Written by queen mudder

Sunday, 3 June 2007

image for UK Corrupt Bastards Club stable jockey Fallon up before the Old Bailey on Tuesday
Fallon in his UK Corrupt Bastards Club flagship colors

City of London - (Ass mess): Legendary ten times racing champion and UK Corrupt Bastards Club stable jockey Kieren Fallon has a date with destiny this Tuesday when he appears at the Old Bailey, going good to very much The Firm, on race-fixing charges.

The fabled Irish-born rider has been investigated on a raft of bribery-related charges surrounding racehorse-owning oil industry fat cats for whom he has ridden for over a decade and lined his pockets with the bounty of their grateful largesse.

Some of his former grateful horse owners connected to Big Oil have met mysterious deaths in suspicious circumstances, such as a Saudi interior minister Prince Salman who was suddenly scratched from existence shortly before 9/11, just before a spooky accident then claimed one iof his brothers.

City of London cops have set out a daunting case after what they described as a lengthy investigation involving tapping his landline, his mobile, monitoring his official and unofficial bank accounts.

Fallon's coterie of rich and powerful sponsors saw their racing bloodstock soar in worth by hundreds of millions of dollars after impressive wins by the champion jockey.

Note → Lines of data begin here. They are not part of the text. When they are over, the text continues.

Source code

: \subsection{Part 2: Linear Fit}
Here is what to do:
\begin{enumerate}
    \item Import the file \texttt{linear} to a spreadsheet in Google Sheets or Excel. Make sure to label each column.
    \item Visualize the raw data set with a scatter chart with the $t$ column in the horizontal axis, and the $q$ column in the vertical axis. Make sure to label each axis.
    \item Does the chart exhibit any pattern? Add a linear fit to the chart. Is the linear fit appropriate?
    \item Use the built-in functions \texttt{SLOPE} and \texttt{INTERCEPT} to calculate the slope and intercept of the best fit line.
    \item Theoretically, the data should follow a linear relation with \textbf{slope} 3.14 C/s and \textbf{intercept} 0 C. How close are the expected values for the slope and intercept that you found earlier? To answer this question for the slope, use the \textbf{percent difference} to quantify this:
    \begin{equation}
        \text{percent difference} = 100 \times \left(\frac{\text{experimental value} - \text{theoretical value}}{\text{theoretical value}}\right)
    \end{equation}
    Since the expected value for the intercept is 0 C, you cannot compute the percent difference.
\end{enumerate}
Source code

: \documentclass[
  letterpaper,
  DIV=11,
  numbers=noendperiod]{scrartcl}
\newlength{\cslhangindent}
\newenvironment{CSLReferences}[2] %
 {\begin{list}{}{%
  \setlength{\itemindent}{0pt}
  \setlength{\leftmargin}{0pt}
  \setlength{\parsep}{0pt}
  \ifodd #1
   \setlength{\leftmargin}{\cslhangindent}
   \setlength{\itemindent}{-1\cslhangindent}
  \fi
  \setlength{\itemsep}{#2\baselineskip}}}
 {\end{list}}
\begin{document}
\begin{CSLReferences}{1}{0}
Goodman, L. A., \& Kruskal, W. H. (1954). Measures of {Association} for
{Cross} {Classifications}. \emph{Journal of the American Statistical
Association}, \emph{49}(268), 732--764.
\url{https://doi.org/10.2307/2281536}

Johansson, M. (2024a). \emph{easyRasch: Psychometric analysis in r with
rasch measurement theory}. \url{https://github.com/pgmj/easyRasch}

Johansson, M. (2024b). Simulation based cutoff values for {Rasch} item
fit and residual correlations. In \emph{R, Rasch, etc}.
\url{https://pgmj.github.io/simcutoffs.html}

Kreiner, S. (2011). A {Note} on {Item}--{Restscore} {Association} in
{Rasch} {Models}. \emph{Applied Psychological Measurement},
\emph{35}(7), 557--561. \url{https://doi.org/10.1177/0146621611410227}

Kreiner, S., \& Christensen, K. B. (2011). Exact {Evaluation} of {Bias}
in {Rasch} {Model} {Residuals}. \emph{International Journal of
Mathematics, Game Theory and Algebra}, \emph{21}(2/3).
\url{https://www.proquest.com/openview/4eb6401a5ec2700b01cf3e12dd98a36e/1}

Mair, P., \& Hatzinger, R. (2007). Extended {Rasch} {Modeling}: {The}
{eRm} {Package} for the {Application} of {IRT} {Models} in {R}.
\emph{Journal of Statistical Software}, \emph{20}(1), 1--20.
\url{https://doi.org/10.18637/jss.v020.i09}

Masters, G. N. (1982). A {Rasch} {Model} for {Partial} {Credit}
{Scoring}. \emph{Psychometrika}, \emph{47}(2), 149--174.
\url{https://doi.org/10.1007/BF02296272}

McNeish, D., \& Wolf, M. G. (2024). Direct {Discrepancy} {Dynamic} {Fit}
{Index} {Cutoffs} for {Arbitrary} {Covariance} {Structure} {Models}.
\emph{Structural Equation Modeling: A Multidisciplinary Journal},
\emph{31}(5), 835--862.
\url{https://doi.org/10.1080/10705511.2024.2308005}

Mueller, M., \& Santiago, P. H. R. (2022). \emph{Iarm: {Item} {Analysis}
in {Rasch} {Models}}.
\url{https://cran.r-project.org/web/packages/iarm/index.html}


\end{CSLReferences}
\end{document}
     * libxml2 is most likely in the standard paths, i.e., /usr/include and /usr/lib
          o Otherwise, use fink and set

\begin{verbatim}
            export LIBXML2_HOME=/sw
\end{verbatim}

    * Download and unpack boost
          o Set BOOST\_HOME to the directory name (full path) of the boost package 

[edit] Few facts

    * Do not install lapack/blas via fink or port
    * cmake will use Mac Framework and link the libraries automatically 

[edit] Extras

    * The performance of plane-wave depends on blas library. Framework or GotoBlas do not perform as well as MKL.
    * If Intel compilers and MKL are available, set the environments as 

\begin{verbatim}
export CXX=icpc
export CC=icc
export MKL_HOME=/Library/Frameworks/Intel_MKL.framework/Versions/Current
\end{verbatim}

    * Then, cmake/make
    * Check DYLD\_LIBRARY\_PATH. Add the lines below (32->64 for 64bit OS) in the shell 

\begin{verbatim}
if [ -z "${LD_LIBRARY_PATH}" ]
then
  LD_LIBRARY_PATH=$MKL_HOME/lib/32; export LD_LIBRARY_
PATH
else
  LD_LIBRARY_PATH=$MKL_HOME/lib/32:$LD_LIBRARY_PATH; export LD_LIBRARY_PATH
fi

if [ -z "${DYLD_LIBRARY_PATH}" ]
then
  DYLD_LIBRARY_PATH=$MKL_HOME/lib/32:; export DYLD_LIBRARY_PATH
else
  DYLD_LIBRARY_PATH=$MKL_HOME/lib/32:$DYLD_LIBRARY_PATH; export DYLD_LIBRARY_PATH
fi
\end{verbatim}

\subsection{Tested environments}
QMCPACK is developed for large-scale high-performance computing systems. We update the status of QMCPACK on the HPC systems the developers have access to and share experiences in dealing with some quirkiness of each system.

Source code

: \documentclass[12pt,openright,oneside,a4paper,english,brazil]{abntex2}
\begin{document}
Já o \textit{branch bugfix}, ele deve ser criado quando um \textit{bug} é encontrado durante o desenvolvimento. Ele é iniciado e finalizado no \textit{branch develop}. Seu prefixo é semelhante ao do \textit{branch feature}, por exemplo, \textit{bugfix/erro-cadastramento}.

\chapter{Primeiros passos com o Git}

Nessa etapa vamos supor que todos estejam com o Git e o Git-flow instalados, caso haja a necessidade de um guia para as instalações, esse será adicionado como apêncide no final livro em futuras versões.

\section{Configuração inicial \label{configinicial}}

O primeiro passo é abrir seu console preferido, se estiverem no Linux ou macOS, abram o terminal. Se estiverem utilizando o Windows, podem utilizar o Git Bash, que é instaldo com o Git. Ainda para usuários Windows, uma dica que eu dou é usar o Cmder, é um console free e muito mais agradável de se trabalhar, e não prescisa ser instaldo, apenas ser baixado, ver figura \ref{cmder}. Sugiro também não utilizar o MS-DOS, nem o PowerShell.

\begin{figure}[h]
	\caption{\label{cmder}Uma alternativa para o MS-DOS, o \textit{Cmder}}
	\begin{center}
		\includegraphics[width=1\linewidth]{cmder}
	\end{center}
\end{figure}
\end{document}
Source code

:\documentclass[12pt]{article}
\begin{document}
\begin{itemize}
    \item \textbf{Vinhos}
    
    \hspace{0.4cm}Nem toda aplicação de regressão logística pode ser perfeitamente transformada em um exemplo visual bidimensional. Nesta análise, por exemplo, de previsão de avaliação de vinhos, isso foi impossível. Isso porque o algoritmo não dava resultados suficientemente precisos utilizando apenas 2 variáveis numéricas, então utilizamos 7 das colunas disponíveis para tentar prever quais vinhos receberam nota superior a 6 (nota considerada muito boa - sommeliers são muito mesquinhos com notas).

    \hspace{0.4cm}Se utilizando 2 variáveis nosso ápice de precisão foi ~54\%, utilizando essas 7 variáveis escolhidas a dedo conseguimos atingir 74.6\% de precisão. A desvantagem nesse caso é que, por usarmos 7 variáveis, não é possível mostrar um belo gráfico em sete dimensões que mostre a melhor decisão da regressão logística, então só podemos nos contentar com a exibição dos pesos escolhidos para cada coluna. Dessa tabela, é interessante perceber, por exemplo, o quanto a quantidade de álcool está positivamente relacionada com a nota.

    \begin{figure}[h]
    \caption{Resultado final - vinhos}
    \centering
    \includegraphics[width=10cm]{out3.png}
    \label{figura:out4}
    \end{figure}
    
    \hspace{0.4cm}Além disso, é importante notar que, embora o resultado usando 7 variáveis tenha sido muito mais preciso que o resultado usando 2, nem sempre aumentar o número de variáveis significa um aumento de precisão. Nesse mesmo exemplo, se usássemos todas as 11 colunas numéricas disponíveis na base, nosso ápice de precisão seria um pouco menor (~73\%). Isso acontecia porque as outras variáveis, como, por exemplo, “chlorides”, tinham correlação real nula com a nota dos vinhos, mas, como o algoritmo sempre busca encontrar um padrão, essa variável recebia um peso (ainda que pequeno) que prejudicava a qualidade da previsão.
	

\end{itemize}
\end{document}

But a string of what the cops have described as deliberate flops confirmed their suspicions that the jockey may have also been involved in internet betting rings wagering on which prime racing bloodstock would lose prestigeous races in the UK and by what margins.

Later this week Fallon will be appealing for a six month riding ban to be lifted after a cocaone-related incident saw him sidelined since the autumn last year.

And the odds of the fabled rider getting off scot free at the Old Bailey this Tuesday?

Aintgottaprayer.com quotes even money that Fallon will face a full corruption hearing and 6/4 that he will be found guilty, sentenced to two years in the slammer, fined a million pounds, had his riding licence suspended indefinitely and warned off every UK racetrack for the rest of his life.

"Sounds harsh!" a racing industry source said today.

"But then he might to a last minute plea bargain and incriminate all his wealthy horse owners if he thinks he is going down.

"Then heaven help them all!"

The story above is a satire or parody. It is entirely fictitious.